Именно осознание – или, вернее, предчувствие – этой ужасной имманентности заставляет Франца Штангля, начальника концлагеря Треблинка, до самого конца отстаивать свою невиновность, соглашаясь при этом, что вся его вина – то есть вина всё-таки была – заключалась лишь в том, что он оказался в том месте в тот момент: «Моя совесть чиста в отношении всего, что я сделал… но я там был».
На латыни связь между виной и наказанием называется nexus. Nectere означает «связывать», а nexus означает «узел», vinculum[21] с тем, кто произносит ритуальную формулу. Двенадцать таблиц[22] являются выражением этого «узла», утверждая, что cum nexum faciet mancipiumque, uti lingua nuncupassit, ita jus esto, «когда [некто] связывает себя и приобретает нечто, что скажет язык, то будет правом». Произнесение формулы здесь равнозначно реализации права, и тот, кто данным способом выразит своё jus[23], примет обязательство, то есть свяжет себя тем, что сказал, в том смысле, что он будет отвечать (а значит, будет виновным) за невыполнение. Nuncupare буквально означает здесь «брать имя», nomen capere, точно так же, как mancipium означает «брать в свои руки (manu capere) нечто, что можно продать или купить». Тот, кто взял себе имя и произнёс установленное слово, не сможет отказаться от него или не выполнить его: он связан своим словом и должен выполнить его.

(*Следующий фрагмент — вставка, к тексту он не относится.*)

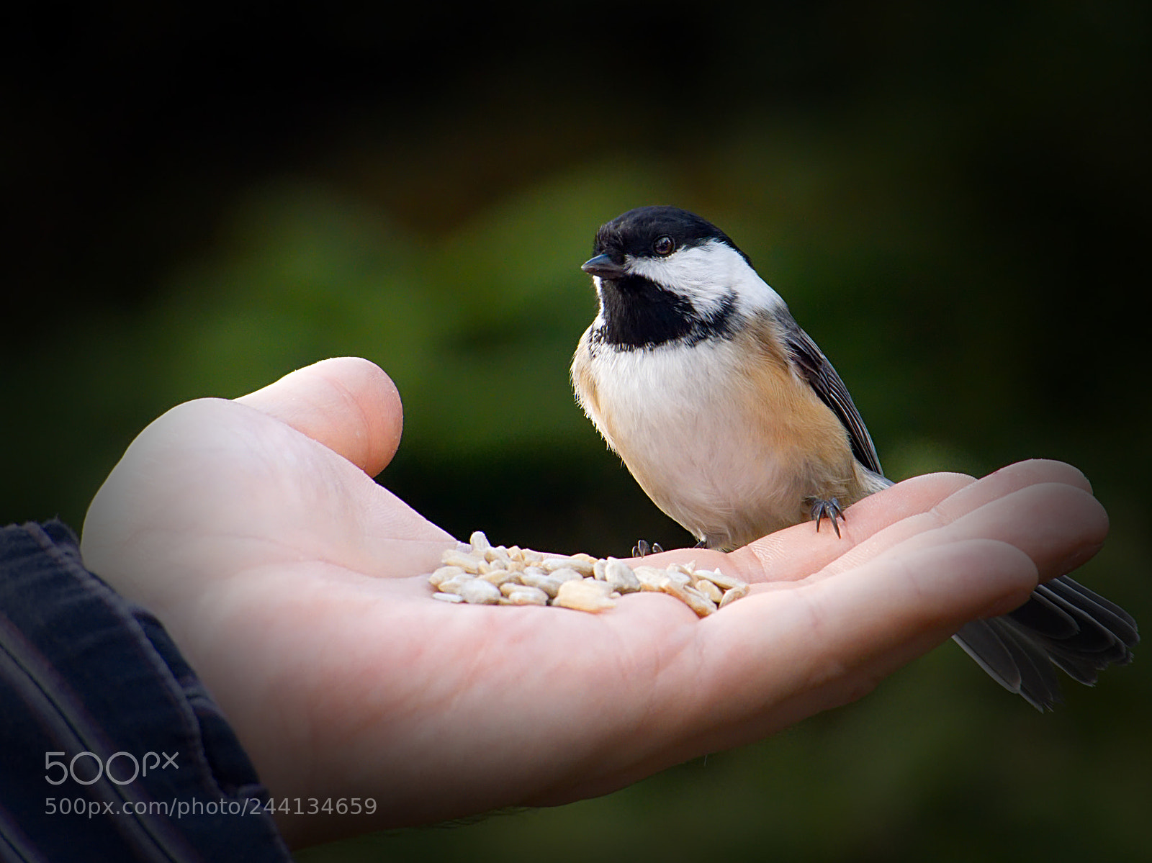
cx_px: 576
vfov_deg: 2.5
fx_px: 19962
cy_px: 432
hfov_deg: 3.3
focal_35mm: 600
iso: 3200
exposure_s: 1/500
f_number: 10
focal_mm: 300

Если хорошо разобраться, это значит, что вину c наказанием связывает не что иное, как речь. Произнесение ритуальной формулы безотзывно, точно так же, как в случае с живым человеком, который однажды, неизвестно, как и почему, начал говорить и уже не может покинуть состояние речи после того, как заговорил. Мистерия вины и наказания, таким образом, – это мистерия речи. Наказание, которое несёт человек, процесс против него, непрерывно длящийся уже сорок тысяч лет – с тех пор, как он начал говорить, – это и есть само слово. «Брать имя», называть себя и вещи – значит обретать способность познавать их и владеть ими; но в то же время это значит подчиняться силам вины и права. Поэтому последний декрет, который можно прочитать между строк в любом кодексе и в любом законе Земли, говорит следующее: «Речь – это наказание. В ней должны содержаться все вещи, и в ней они должны умирать согласно мере их вины».